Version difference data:
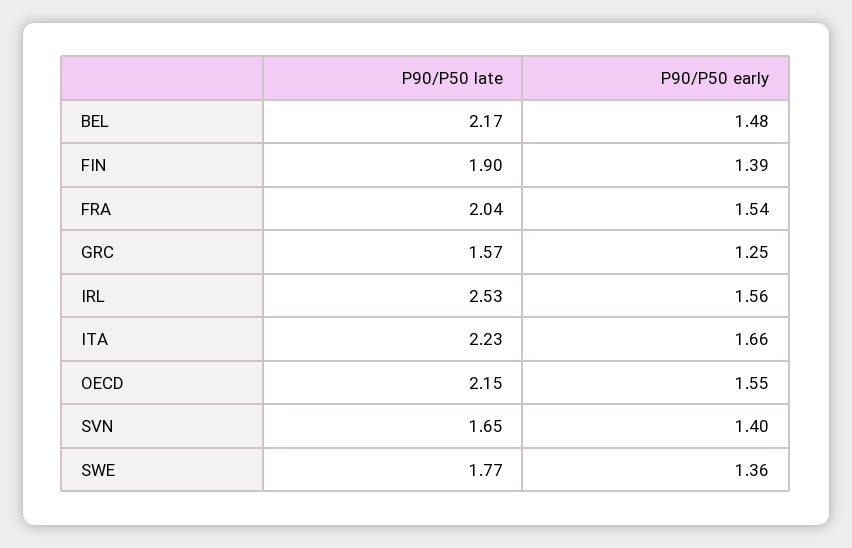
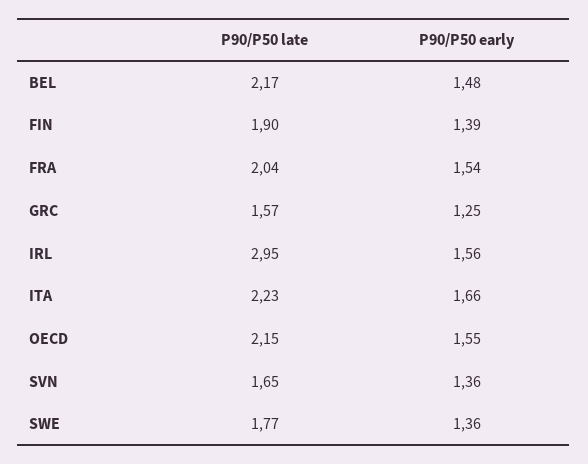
P90/P50 late, IRL: 2.53 -> 2.95
P90/P50 early, SVN: 1.4 -> 1.36

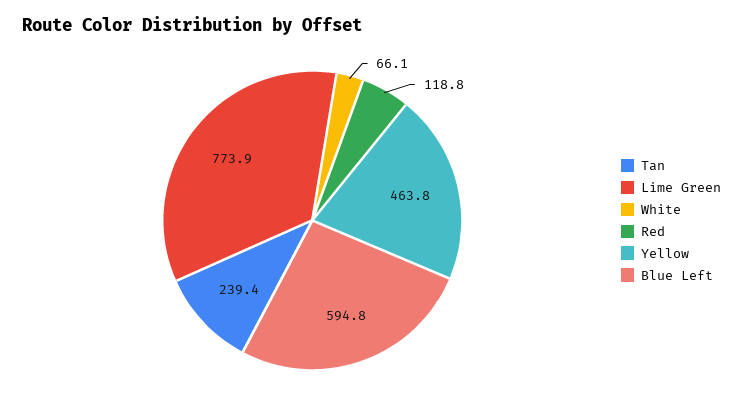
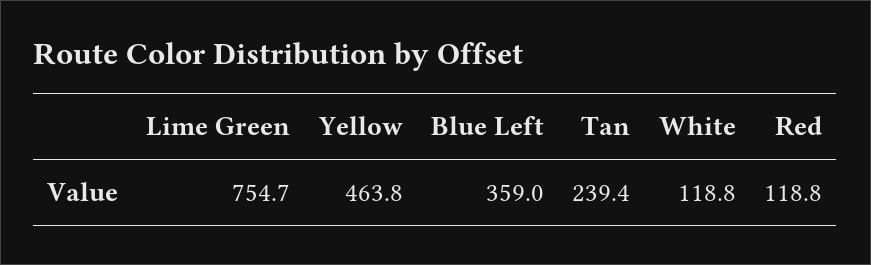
Lime Green: 773.9 -> 754.7
White: 66.1 -> 118.8
Blue Left: 594.8 -> 359

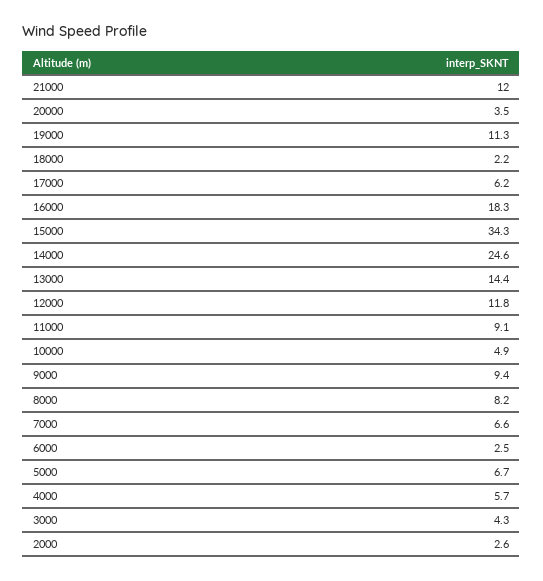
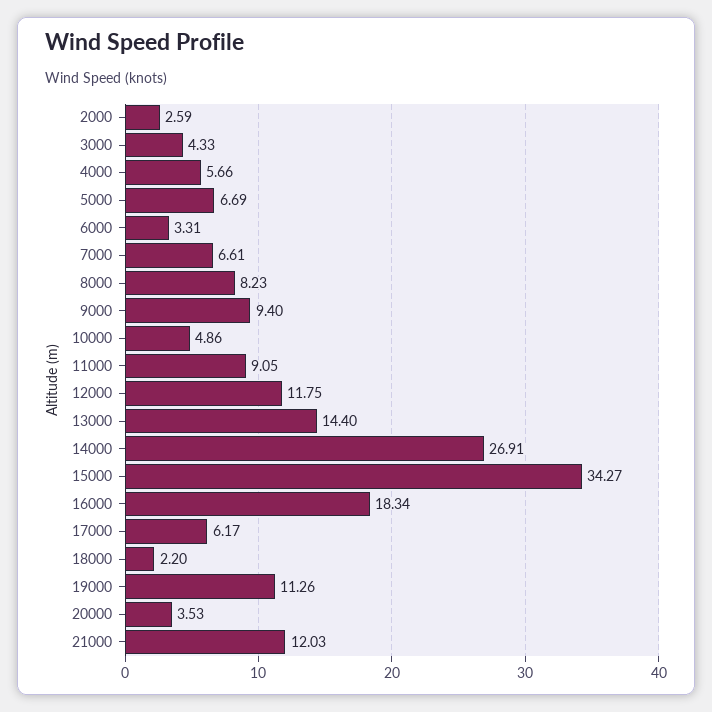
14000: 24.6 -> 26.91
6000: 2.5 -> 3.31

Work order:
Your answer is all of the records restated word for word, pictures excluded.

Answer:
P90/P50 late, IRL: 2.53 -> 2.95
P90/P50 early, SVN: 1.4 -> 1.36

Lime Green: 773.9 -> 754.7
White: 66.1 -> 118.8
Blue Left: 594.8 -> 359

14000: 24.6 -> 26.91
6000: 2.5 -> 3.31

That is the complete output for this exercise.